Sidney Poitier, the Bahamian-American actor who broke numerous Hollywood barriers in the 1950s and 1960s — most famously in 1964 when he became the first Black man to win the Oscar for best actor — has died, Bahamian news outlets reported Friday, citing the country’s minister of foreign affairs. He was 94.
Details on the timing and manner of his death were not immediately available.
Over his career, Poitier was repeatedly the “first.” He became the first Black man to win an international film award at the Venice Film Festival in 1957; the first to be nominated for Best Actor at the Academy Awards in 1958; and, of course, he became the first to win it for “Lilies of the Field.”
“I had a sense of responsibility not only to myself and to my time, but certainly to the people I represented,” Poitier said in 2008. “So I was charged with a responsibility to represent them in ways that they would see and say, ‘OK, I like that.’”

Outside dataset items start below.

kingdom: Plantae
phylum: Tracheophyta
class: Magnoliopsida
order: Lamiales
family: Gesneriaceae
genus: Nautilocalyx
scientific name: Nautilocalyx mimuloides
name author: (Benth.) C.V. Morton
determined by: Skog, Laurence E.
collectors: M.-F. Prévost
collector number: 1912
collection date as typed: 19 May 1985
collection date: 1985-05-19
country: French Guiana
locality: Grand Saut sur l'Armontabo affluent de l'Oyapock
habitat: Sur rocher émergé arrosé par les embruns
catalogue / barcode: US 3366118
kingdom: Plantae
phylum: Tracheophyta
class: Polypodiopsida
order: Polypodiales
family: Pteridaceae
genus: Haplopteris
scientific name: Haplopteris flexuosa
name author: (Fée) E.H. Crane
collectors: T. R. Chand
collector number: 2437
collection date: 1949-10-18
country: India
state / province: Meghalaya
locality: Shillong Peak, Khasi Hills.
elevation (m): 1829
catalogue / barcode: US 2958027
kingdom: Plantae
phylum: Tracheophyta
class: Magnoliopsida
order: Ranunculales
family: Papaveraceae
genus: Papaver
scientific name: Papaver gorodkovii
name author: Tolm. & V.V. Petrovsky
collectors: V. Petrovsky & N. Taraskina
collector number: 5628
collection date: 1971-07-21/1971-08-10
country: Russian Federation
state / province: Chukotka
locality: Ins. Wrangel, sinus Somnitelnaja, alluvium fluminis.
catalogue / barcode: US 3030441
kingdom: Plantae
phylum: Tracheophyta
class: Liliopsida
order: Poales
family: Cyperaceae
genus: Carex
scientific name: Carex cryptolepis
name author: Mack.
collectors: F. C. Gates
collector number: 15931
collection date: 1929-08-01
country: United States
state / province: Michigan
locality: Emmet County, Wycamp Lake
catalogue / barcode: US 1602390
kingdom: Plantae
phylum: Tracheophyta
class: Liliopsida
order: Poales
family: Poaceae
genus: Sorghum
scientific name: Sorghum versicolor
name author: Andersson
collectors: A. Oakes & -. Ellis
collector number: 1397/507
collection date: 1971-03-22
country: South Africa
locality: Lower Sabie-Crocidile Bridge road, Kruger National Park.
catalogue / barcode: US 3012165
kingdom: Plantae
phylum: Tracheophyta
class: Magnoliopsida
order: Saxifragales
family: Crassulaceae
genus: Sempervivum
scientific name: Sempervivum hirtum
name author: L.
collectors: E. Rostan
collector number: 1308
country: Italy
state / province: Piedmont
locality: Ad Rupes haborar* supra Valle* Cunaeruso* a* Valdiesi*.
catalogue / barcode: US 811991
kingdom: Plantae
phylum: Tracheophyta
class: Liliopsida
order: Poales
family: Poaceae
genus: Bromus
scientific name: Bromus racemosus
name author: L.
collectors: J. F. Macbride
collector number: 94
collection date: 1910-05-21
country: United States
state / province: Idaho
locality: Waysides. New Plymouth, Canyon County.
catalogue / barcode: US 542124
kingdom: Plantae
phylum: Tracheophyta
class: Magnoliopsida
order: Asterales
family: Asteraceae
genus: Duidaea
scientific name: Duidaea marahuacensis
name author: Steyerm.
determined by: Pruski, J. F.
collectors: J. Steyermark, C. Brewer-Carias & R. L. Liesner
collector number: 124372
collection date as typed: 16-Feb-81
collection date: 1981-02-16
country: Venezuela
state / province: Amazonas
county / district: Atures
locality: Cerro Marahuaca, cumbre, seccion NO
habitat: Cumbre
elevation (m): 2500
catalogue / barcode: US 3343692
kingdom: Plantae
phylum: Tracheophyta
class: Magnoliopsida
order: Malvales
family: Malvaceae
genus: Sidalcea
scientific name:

In 1969, while reviewing the Poitier film “The Lost Man,” The New York Times’ Vincent Canby wrote, “Sidney Poitier does not make movies, he makes milestones.” In part, Canby meant the line as a jab at Poitier, who continued to work with men whom Canby viewed as “second-rate directors.” But it was also an unquestionable nod to the long list of firsts already associated with Poitier’s name by that time.